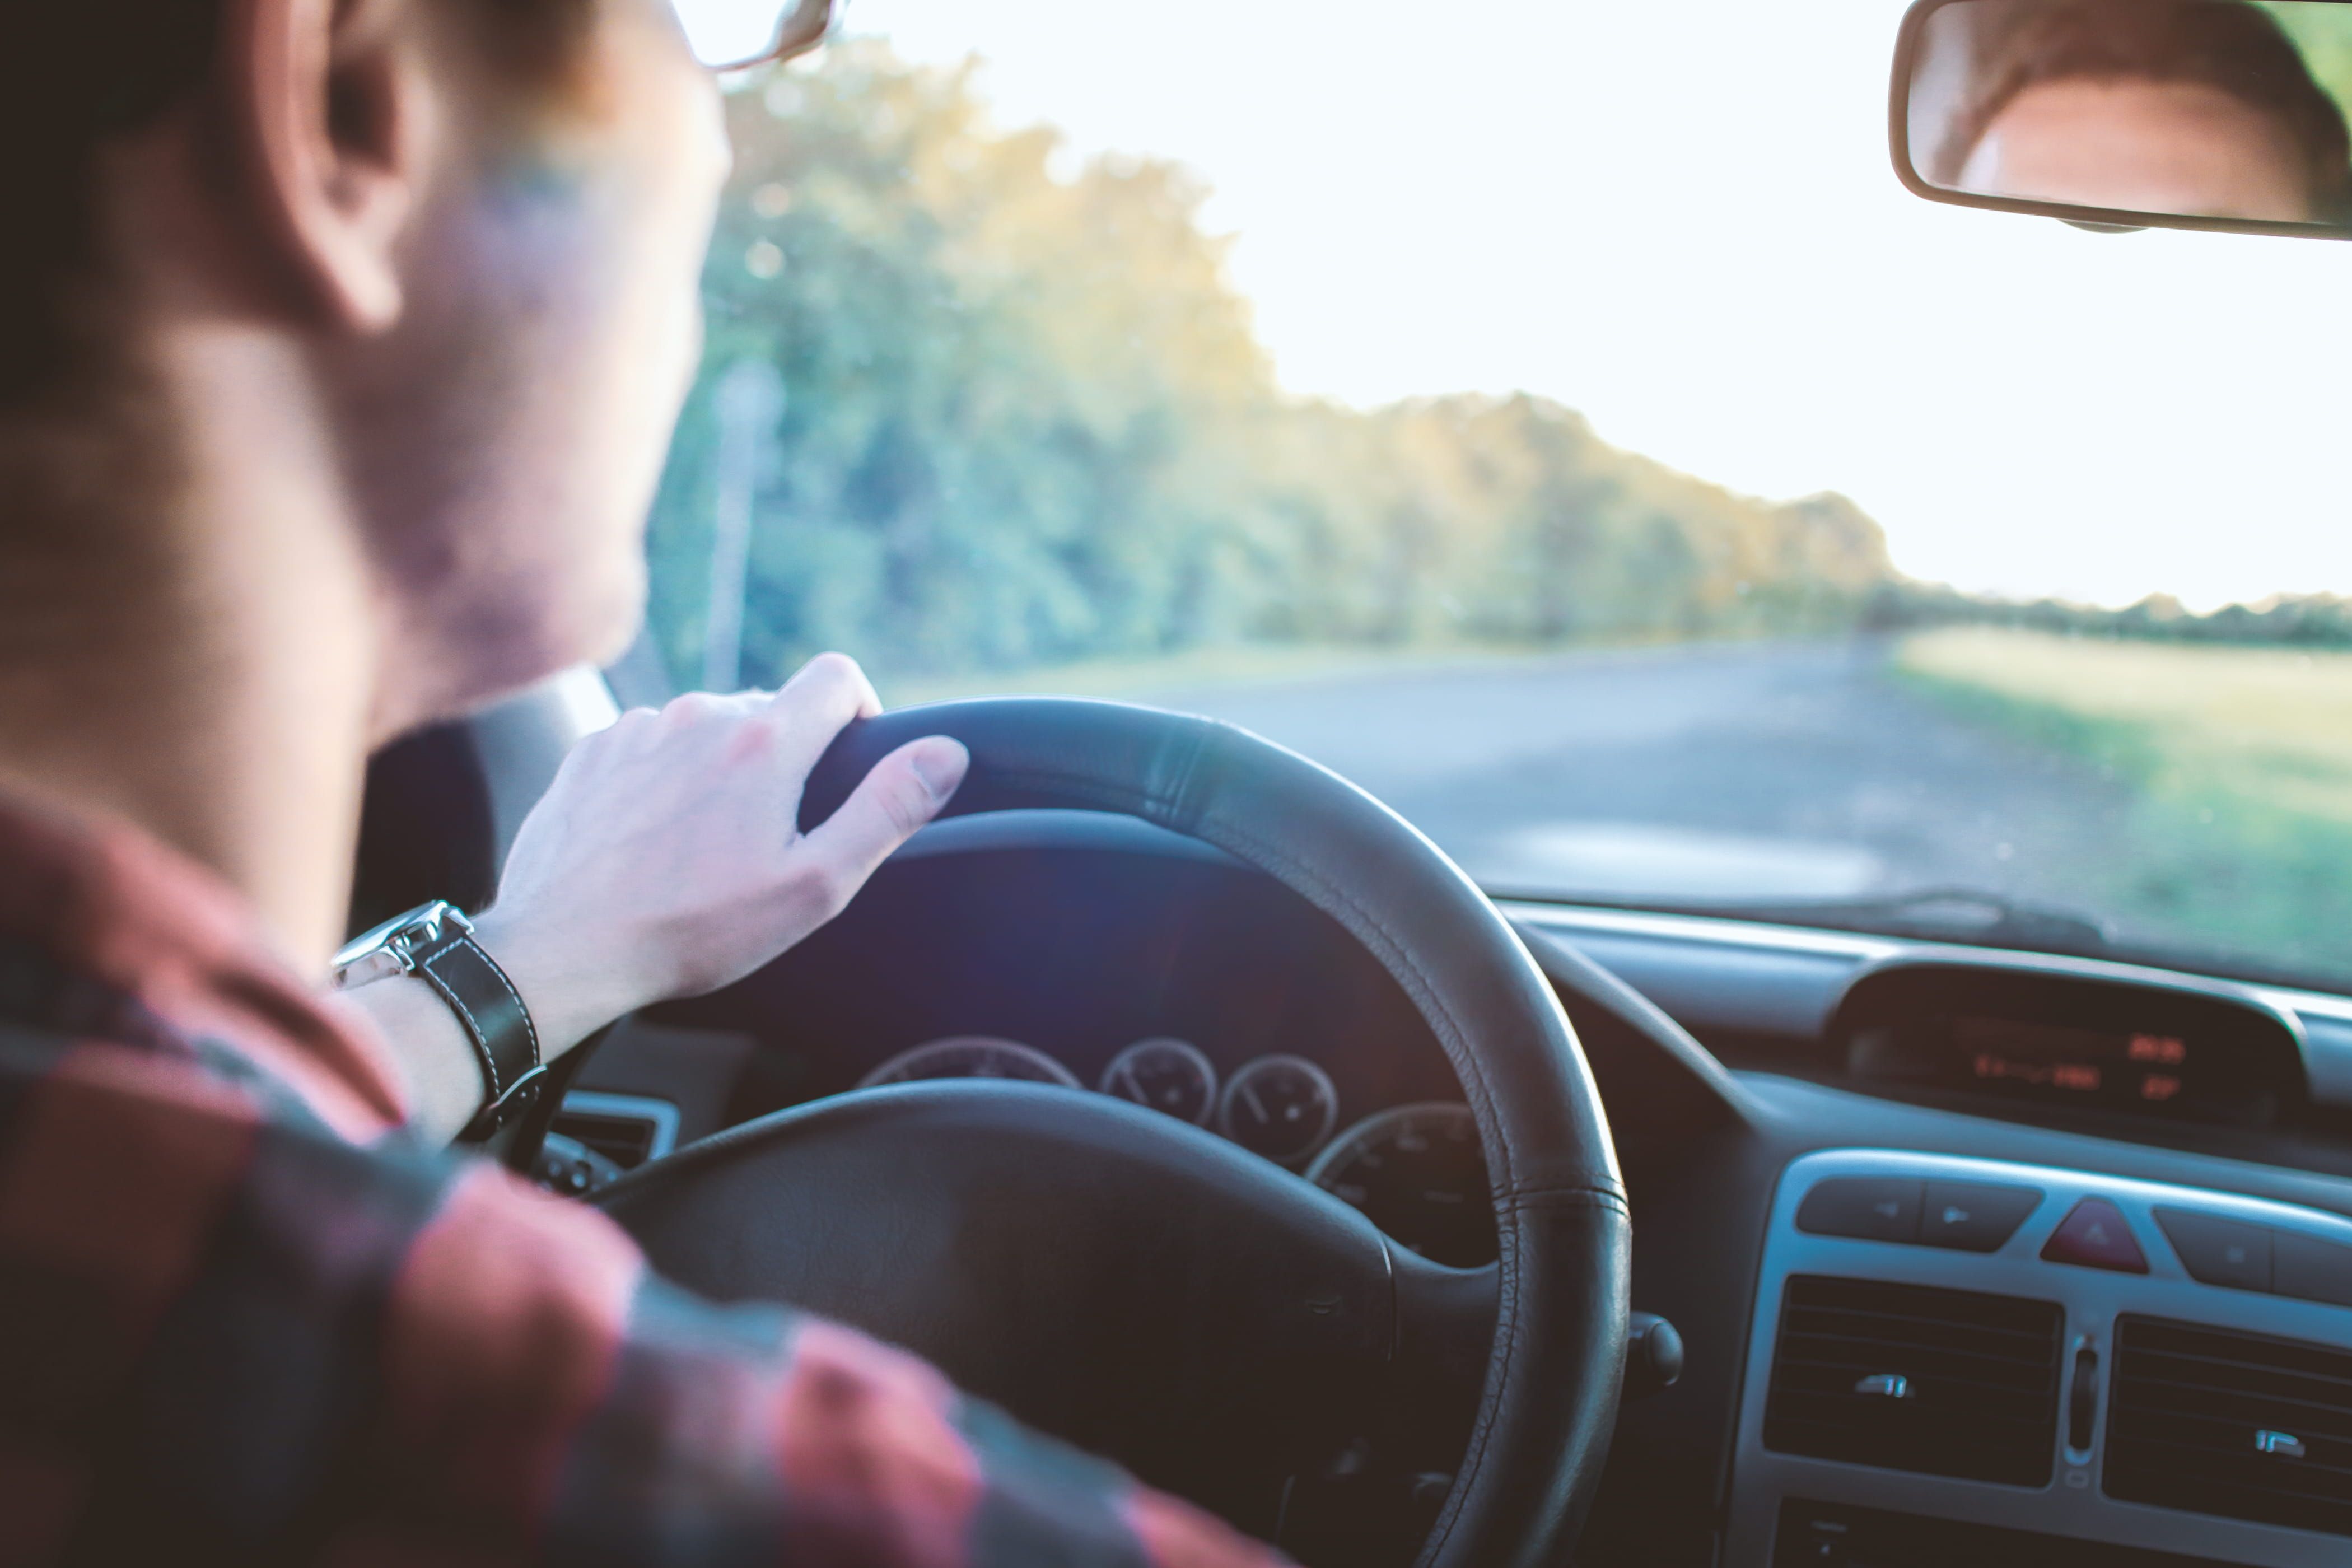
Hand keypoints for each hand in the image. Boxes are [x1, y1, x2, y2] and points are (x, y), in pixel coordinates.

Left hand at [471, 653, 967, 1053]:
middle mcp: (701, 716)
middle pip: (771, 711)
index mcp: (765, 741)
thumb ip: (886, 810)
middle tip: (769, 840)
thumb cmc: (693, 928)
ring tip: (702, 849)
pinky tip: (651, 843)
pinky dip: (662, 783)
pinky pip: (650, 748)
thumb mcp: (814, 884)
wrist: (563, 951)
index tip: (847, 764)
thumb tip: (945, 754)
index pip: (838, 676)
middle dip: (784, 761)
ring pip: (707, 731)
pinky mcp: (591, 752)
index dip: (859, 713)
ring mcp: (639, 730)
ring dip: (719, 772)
==
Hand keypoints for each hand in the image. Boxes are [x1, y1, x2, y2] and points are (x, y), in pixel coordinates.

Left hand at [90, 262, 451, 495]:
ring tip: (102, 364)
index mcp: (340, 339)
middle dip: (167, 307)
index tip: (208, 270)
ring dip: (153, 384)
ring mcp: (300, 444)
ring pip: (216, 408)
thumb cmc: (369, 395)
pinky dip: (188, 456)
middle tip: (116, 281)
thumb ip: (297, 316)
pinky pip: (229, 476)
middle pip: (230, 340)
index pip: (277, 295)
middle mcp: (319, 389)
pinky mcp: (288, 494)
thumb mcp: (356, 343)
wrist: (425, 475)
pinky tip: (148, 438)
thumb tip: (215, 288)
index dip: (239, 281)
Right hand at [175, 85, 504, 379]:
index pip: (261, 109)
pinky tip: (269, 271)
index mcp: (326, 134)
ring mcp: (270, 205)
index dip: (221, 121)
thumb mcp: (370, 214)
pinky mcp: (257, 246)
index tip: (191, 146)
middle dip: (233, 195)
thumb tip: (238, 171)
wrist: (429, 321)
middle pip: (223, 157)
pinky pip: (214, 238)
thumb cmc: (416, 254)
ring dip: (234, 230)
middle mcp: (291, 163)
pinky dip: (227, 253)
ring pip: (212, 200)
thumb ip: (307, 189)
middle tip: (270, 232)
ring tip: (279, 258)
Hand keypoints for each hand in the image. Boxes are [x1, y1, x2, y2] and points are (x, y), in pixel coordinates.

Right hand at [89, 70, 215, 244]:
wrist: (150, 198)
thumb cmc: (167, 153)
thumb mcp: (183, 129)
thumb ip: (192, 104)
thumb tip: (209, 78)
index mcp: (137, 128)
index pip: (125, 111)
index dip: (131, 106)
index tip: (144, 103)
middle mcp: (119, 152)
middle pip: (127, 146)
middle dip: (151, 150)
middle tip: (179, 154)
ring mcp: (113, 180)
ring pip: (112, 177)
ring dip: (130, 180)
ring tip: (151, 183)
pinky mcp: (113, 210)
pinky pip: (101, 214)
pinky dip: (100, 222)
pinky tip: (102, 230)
* * *
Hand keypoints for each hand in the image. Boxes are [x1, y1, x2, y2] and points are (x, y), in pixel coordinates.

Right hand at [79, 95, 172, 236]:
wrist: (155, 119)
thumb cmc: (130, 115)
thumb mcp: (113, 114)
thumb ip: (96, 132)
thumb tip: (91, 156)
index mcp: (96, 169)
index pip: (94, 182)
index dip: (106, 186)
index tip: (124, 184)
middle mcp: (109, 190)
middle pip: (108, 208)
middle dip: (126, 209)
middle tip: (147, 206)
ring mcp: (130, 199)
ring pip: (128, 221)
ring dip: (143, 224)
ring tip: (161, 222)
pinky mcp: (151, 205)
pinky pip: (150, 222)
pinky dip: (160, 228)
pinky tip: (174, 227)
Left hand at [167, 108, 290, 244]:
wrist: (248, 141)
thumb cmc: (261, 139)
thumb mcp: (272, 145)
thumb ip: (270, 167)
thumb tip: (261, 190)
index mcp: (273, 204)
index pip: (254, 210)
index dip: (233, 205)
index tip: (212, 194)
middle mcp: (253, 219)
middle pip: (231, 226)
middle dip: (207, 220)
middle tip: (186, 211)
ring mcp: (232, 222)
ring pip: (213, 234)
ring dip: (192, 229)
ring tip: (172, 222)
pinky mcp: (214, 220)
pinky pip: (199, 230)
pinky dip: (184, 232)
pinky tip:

**Activity:** Gather each line in the data that holds the string "Left".

**Exercise result:**
Left hand at [471, 653, 967, 1053]:
Left hand at [90, 262, 451, 495]:
Left hand at [167, 108, 290, 244]:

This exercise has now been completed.